Поскольку это происходит в контексте эксперимента групповой терапии, опыт Вивиан в ее отношениях можно назвать и оспаривать; надеюсь, со временем ее восприятие происходящего может стать более ясным и менее искаженным формирующей, болезненной динамикой, которая сформировала большую часть ее нынешнего опыта.

И все же в нашей повседневной жизни мы можем идти годами или даже целой жизнью, не оспаривая основных искажений в наших интерпретациях мира. Часто эти интерпретации – эти привычные фильтры – менее вопиюще искажены, чем Вивиан; но они все же могут представлять не менее сложную задачу для создания и поддержания любви, которую все мы так желаем.

Призыв здесь не отбрасывать эти фильтры; они настолько глубоко обусловлены, что это невозможно. Однако мы можем повысить осведомленность о том, как наши конкретные фильтры действуют.
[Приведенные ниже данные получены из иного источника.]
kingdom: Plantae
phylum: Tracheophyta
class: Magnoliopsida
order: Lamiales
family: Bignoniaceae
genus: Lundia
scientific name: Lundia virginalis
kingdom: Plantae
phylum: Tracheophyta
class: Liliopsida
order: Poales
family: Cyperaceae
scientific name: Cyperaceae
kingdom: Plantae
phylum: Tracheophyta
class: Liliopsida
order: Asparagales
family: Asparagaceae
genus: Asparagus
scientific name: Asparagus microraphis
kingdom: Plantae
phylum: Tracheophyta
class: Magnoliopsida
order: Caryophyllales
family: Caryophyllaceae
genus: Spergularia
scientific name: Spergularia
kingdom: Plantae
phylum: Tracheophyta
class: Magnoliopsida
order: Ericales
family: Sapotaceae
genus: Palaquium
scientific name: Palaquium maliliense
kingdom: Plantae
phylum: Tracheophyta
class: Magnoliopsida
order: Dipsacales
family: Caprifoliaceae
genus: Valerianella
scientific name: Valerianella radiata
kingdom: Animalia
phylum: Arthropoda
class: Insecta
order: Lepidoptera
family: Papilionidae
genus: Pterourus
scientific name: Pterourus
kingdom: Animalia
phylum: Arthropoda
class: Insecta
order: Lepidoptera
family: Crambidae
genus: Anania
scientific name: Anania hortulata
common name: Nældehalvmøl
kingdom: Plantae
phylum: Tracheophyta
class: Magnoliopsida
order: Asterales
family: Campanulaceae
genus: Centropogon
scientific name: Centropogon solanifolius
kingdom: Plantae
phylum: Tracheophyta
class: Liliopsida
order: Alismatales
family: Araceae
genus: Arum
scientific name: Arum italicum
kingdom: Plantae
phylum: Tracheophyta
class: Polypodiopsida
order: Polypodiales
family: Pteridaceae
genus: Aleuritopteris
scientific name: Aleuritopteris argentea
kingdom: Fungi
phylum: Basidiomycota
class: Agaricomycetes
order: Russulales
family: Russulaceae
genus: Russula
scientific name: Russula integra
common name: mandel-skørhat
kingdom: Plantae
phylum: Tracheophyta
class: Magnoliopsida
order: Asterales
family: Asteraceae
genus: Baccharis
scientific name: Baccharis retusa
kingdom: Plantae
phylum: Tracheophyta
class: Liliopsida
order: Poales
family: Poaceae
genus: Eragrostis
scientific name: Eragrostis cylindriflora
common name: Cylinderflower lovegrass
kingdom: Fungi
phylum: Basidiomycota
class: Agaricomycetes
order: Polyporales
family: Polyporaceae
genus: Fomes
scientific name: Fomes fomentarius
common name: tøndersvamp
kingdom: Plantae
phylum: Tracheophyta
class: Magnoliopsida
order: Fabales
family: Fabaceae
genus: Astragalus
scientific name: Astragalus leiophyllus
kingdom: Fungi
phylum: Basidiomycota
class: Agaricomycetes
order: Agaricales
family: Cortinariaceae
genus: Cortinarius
Мы можем с подозрением относиться к тем рассказам, которые мы склонны рассказывать снова и снова о себе и о наших отношениях, и тем самым увеличиваем нашу способность интересоваться тем, что еще возможно, кроме наших рефлексивных ответов. Возможно, мы можем даже оказаться с большей способностью относиться к навыкам и мудрости к более обнадеживающему исследованию того, что на самом деле происходит.

Я бы сказал, что поддержание здоровых отношений зависит от нашей способности делать именно это. Мы должны быть в состоянии спросить себя не только «что это может быть?», Но и «что еще может быть?» Возможно, даже это близко к сути того, что мы называем зрелостью.